1892 – Bohemian Benevolent and Literary Association (BBLA) is established as an umbrella organization for over eighty Czech community groups and clubs.
1896 – Designed by architect William C. Frohne in neo-Renaissance palazzo style, Bohemian National Hall opens following successful Czech community fundraising campaign, including Antonin Dvorak-led concert in 1892.
1897 – BBLA was forced to enlarge the building eastward to fully accommodate activities in restaurant, bar, club rooms, top-floor ballroom/theater, basement bowling alley and rifle range.
1914 – WWI increases political awareness for those using the building. More than half a million Dollars of Liberty Bonds are sold here.
1939 – Political activity heightens following Nazi occupation of Czechoslovakia.
1940 - 60's – As the Czech and Slovak populations moves out to the suburbs. Fewer functions are held at the Hall, space in the building is rented out to other organizations.
1986 – Ghostly rotting building declared unfit for occupancy, though partial use permitted for occasional community events through 1990s.

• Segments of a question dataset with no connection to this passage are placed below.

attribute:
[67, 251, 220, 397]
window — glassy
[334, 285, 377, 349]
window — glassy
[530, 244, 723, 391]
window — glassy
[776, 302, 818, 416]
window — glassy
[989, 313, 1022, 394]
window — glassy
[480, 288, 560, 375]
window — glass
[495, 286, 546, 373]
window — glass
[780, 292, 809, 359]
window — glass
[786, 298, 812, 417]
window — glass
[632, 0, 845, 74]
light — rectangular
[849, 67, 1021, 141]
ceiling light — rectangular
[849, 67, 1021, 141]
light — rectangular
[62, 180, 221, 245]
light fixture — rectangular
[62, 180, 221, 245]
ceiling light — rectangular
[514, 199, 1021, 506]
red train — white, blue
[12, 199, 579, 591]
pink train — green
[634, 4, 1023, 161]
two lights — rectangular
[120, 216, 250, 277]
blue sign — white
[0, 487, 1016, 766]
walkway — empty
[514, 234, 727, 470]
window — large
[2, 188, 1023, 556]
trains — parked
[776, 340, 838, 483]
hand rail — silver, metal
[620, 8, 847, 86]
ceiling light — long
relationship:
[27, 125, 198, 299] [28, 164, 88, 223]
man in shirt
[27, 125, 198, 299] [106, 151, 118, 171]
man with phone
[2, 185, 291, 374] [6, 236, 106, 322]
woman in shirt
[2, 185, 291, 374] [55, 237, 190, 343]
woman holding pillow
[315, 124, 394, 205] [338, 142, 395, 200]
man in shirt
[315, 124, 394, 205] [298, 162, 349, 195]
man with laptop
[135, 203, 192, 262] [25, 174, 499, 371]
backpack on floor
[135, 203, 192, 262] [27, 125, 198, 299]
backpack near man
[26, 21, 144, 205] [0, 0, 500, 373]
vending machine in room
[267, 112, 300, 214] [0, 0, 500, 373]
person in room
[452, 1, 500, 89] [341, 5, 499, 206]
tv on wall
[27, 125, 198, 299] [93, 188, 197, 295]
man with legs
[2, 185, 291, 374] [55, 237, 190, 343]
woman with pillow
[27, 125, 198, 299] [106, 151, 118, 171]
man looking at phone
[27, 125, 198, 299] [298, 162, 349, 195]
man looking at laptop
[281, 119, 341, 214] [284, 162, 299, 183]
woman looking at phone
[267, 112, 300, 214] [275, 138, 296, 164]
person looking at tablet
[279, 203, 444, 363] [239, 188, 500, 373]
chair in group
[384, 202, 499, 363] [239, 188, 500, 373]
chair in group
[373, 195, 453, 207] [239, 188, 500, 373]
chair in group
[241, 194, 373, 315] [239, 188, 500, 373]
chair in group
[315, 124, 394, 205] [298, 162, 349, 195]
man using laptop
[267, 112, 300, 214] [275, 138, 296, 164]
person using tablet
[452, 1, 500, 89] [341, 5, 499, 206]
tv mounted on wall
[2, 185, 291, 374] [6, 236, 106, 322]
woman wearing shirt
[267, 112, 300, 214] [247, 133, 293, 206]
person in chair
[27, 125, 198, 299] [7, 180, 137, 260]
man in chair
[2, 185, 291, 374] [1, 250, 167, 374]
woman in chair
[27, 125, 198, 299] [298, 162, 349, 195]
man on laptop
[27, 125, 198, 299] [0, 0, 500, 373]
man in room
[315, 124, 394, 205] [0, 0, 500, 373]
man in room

1994 – Designated New York City landmark by Landmarks Preservation Commission.
1995 – Careful restoration of main façade completed by Czech-American architect Jan Hird Pokorny.
2001 – BBLA donates Bohemian National Hall to the Czech Republic for symbolic one Dollar. The Czech Government pledges to restore the building to its former glory.

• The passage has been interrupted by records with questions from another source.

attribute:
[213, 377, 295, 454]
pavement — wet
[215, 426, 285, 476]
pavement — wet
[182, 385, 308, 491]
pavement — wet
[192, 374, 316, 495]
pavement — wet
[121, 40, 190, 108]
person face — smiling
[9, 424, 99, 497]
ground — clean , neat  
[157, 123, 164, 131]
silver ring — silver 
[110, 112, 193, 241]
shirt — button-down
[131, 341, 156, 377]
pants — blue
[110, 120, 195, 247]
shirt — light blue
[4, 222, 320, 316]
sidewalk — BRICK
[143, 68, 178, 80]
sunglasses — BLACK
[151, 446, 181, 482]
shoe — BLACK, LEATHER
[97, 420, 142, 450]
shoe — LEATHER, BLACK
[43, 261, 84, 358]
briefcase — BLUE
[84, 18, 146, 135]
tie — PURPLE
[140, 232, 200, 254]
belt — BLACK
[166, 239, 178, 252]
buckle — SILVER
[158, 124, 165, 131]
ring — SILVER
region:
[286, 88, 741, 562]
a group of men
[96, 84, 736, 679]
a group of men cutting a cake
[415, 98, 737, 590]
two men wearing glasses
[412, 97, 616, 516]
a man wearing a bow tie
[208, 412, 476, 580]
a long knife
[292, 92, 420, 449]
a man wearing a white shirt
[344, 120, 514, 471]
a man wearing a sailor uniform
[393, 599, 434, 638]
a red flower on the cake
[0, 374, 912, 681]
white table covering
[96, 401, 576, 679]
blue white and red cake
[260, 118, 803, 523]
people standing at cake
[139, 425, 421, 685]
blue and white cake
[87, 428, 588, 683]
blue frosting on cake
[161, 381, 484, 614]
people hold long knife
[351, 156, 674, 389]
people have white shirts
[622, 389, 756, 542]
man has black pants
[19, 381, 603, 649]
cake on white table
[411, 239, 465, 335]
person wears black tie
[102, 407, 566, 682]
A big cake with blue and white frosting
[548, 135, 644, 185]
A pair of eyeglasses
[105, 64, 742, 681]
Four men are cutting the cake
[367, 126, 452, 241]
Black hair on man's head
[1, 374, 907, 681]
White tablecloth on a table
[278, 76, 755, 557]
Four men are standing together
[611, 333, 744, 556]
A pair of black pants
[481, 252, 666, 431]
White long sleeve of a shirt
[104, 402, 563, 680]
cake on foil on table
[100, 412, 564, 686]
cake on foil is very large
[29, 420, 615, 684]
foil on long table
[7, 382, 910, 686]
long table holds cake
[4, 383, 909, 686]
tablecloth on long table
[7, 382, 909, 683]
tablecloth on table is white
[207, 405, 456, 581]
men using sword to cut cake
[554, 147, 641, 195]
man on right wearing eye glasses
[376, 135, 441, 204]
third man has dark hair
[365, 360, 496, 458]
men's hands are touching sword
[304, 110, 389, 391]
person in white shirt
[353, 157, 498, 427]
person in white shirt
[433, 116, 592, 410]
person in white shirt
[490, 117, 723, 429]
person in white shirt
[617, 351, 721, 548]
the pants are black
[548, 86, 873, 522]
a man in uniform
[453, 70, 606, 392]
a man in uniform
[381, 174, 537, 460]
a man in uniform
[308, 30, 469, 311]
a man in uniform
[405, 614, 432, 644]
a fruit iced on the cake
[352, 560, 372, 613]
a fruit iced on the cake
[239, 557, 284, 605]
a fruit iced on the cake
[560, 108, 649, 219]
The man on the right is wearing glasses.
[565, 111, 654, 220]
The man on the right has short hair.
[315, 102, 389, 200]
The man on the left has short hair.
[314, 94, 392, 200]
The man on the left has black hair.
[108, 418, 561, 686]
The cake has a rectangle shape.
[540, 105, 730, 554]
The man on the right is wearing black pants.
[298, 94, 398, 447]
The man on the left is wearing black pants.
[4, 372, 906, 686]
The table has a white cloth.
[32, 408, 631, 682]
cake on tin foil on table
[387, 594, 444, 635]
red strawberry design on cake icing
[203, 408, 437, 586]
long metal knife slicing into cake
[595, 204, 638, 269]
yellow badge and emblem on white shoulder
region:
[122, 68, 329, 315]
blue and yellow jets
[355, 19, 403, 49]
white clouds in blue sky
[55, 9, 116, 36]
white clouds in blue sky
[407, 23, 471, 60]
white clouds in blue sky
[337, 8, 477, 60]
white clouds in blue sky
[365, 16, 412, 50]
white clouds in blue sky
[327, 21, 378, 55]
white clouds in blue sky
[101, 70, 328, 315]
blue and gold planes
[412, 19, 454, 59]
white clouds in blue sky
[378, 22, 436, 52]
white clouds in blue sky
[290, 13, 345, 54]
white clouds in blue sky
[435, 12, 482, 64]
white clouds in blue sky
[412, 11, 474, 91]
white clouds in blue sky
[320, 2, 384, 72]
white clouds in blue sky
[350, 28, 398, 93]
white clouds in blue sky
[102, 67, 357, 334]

2003 – First phase of renovation begins based on drawings by Czech-American architect Martin Holub.
2005 – New core and shell of the building including the third floor is completed. Building opens for partial use by BBLA.
2007 – Interior renovation of unfinished areas of the building, including ballroom, begins according to design of Czech architects Milan Kvíz and Atelier M1.
2008 – Commemorating 90 years of state independence, the Vice Prime Minister of the Czech Republic unveils fully renovated Bohemian National Hall on October 30, 2008.